Is it a coincidence that all my favorite dresses were on my favorite actors? No, the people I like just have good taste.
Oscar Highlights* Dolly Parton's "Traveling Thru" performance
* George Clooney's acceptance speech (ok Mr. Suave, thank you for your unapologetic politics)
*
Tsotsi director Gavin Hood's call and response "Amandla! Ngawethu!" with his actors in the audience, and his general enthusiasm
* Jon's "
Oh no, Westerns aren't gay" montage, very
fan mash-up inspired, I'm sure
Lowlights*The other two musical numbers. Oh my God. The people walking around in slow motion among burning cars on the
Crash number nearly killed me. "It's hard out there for a pimp" was a little better if only because the dancers weren't moving in slow motion. It did spark an interesting conversation for Elizabeth and me about what prostitutes wear/how prostitution is denoted in DC/Nashville, and whether, perhaps, there was any place in real life where they wear satin minis and afro wigs.
*Whenever one production partner talked too long during his acceptance speech so the other partner didn't get to talk. That sucks.
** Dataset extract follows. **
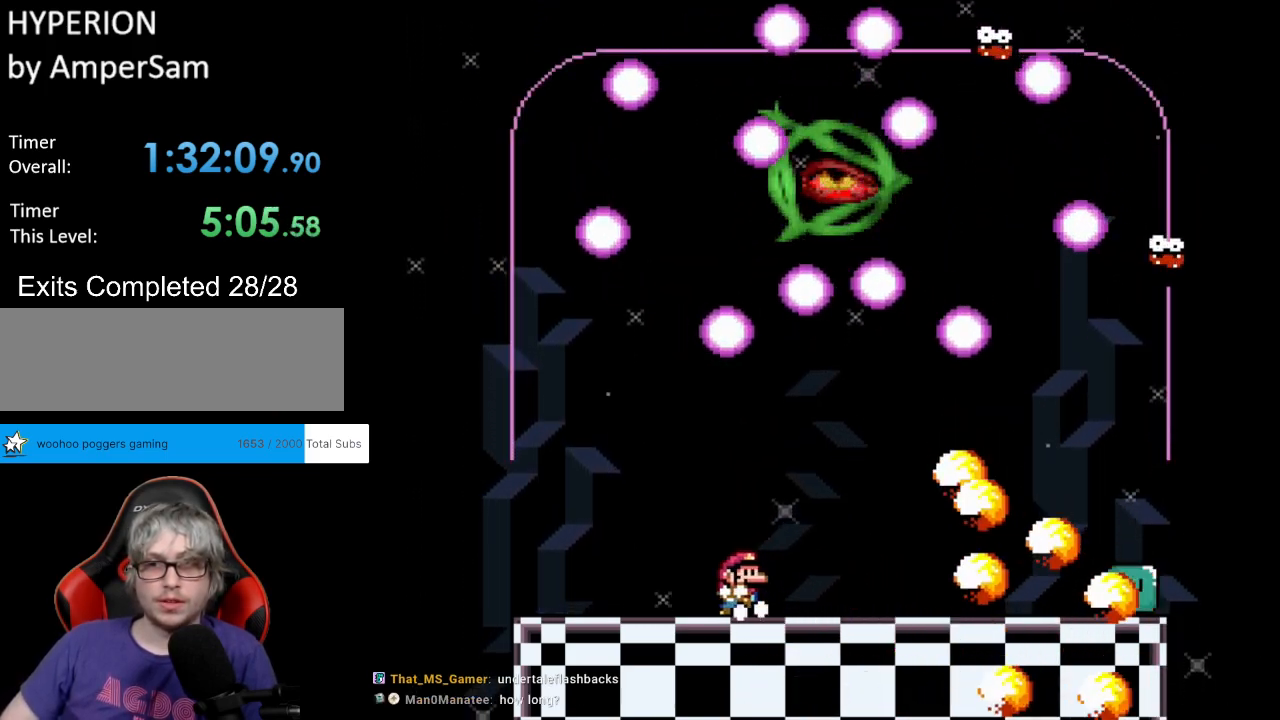
{"buttons": ["Y", "DPAD_LEFT"], "events": [[67, "DPAD_UP", "down"], [100, "L1", "down"], [117, "DPAD_RIGHT", "up"], [150, "Y", "up"], [200, "DPAD_LEFT", "down"], [200, "Y", "down"], [233, "L1", "up"], [317, "DPAD_UP", "up"]]}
And if you're a guy and you do it to your female partner, it makes you look like a sexist tool.
*
Crash beat
Brokeback. I would love to do a study of popular press coverage and see how much either of these two films triggered in-depth discussion of race and sexuality. But I think
Brokeback was a stronger, subtler film. Interesting that both were made by those in a position of power in relation to the minority voices purportedly being represented, white writer/director for
Crash, straight male director for
Brokeback--and though I believe Annie Proulx is gay, no gay males writing/producing
Brokeback that I know of. Even though Larry McMurtry is one bad-ass Texan.